Quick Start Guide#

This is the starting point to try out Riva. Specifically, this Quick Start Guide enables you to deploy pretrained models on a local workstation and run a sample client.

Riva Speech AI Skills supports two architectures, Linux x86_64 and Linux ARM64. These are referred to as data center (x86_64) and embedded (ARM64) throughout this documentation.

For more information and questions, visit the NVIDIA Riva Developer Forum.

Note

Riva embedded (ARM64) is in public beta.

Prerequisites#

Before using Riva Speech AI, ensure you meet the following prerequisites:

Data Center#

  1. You have access and are logged into NVIDIA NGC. For step-by-step instructions, refer to the NGC Getting Started Guide.

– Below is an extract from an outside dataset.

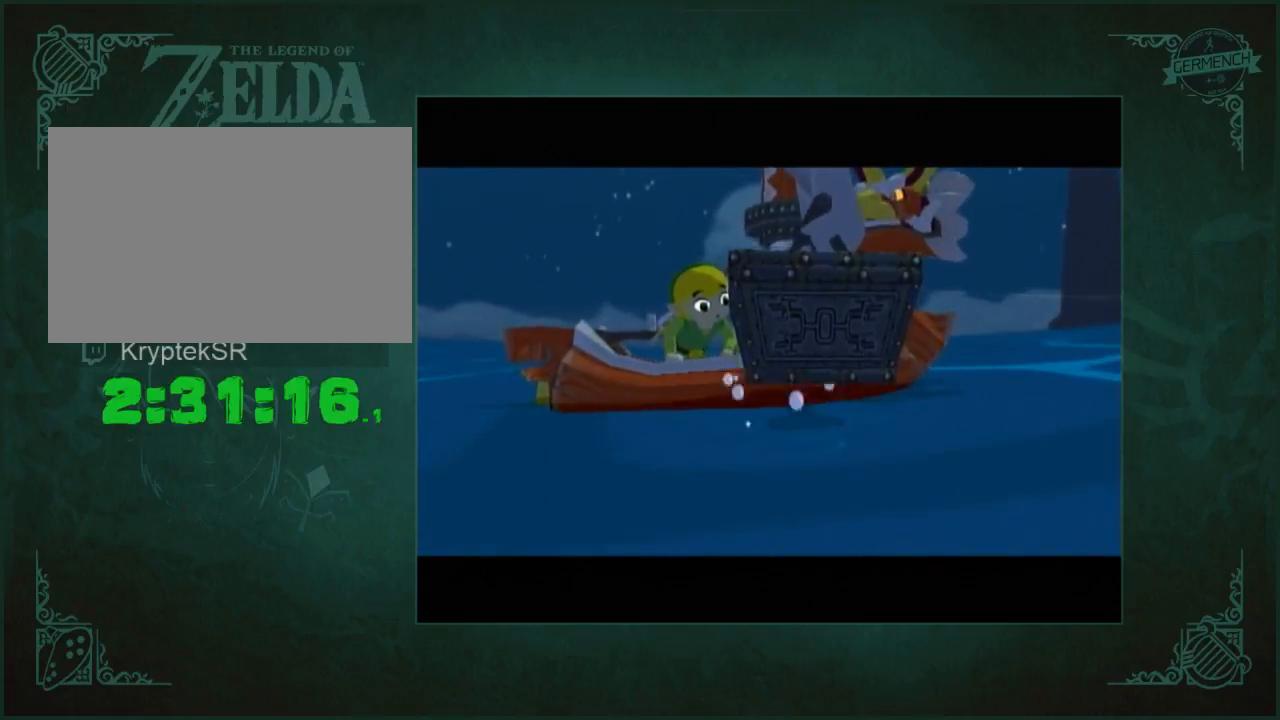
{"buttons": [], "left_stick": "center", "right_stick": "center", "button_events": []}
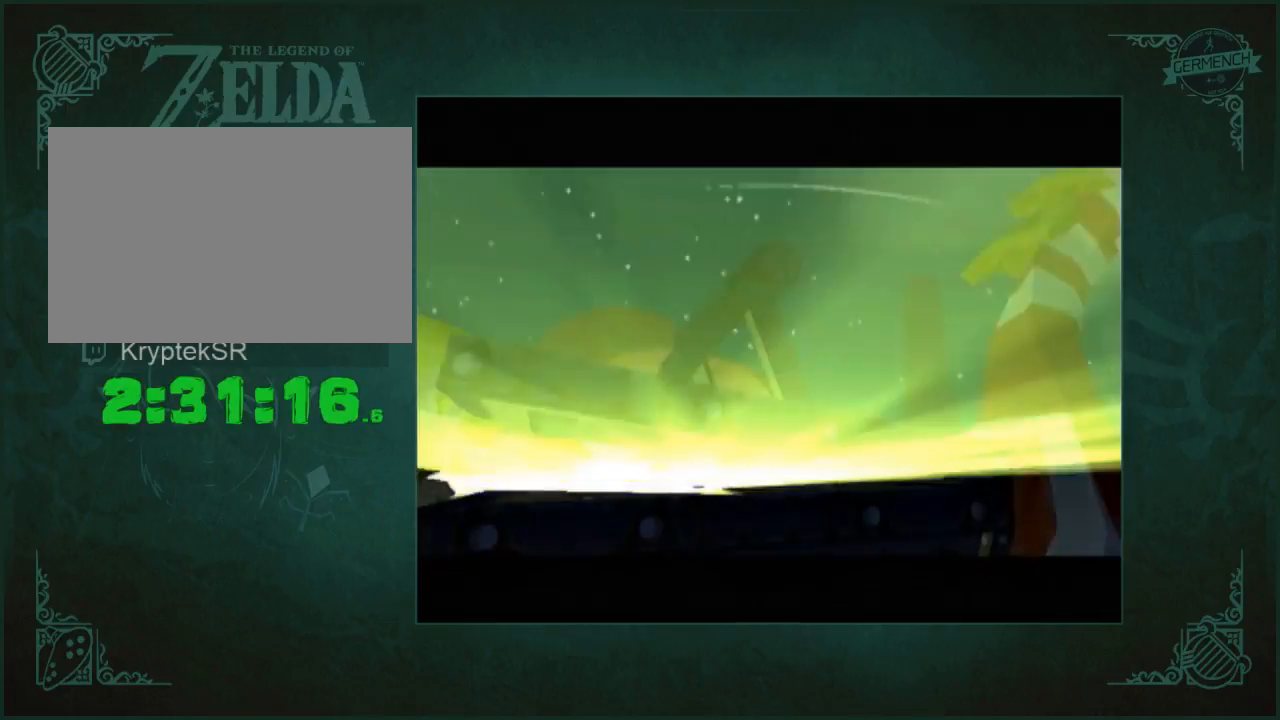
{"buttons": [], "left_stick": "center", "right_stick": "center", "button_events": [[283, "A", "down"], [483, "A", "up"]]}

  2. You have access to an NVIDIA Volta™, NVIDIA Turing™, or an NVIDIA Ampere architecture-based A100 GPU. For more information, refer to the Support Matrix.

  3. You have Docker installed with support for NVIDIA GPUs. For more information, refer to the Support Matrix.

  4. Obtain a free trial license to install NVIDIA Riva. For more information, refer to the NVIDIA AI Enterprise Trial.

Embedded#

  1. You have access and are logged into NVIDIA NGC. For step-by-step instructions, refer to the NGC Getting Started Guide.

  2. You have access to an NVIDIA Jetson Orin, NVIDIA Jetson AGX Xavier™, or NVIDIA Jetson NX Xavier. For more information, refer to the Support Matrix.

  3. You have installed NVIDIA JetPack™ version 5.1 or 5.1.1 on the Jetson platform. For more information, refer to the Support Matrix.

  4. You have ~15 GB free disk space on Jetson as required by the default containers and models. If you are deploying any Riva model intermediate representation (RMIR) models, the additional disk space required is ~14 GB plus the size of the RMIR models.

  5. You have enabled the following power modes on the Jetson platform. These modes activate all CPU cores and clock the CPU/GPU at maximum frequency for achieving the best performance.

    sudo nvpmodel -m 0 (Jetson Orin AGX, mode MAXN)
    sudo nvpmodel -m 0 (Jetson Xavier AGX, mode MAXN)
    sudo nvpmodel -m 2 (Jetson Xavier NX, mode MODE_15W_6CORE)
    
  6. You have set the default runtime to nvidia on the Jetson platform by adding the following line in the /etc/docker/daemon.json file. Restart the Docker service using sudo systemctl restart docker after editing the file.

    "default-runtime": "nvidia"
    
  7. Obtain a free trial license to install NVIDIA Riva. For more information, refer to the NVIDIA AI Enterprise Trial.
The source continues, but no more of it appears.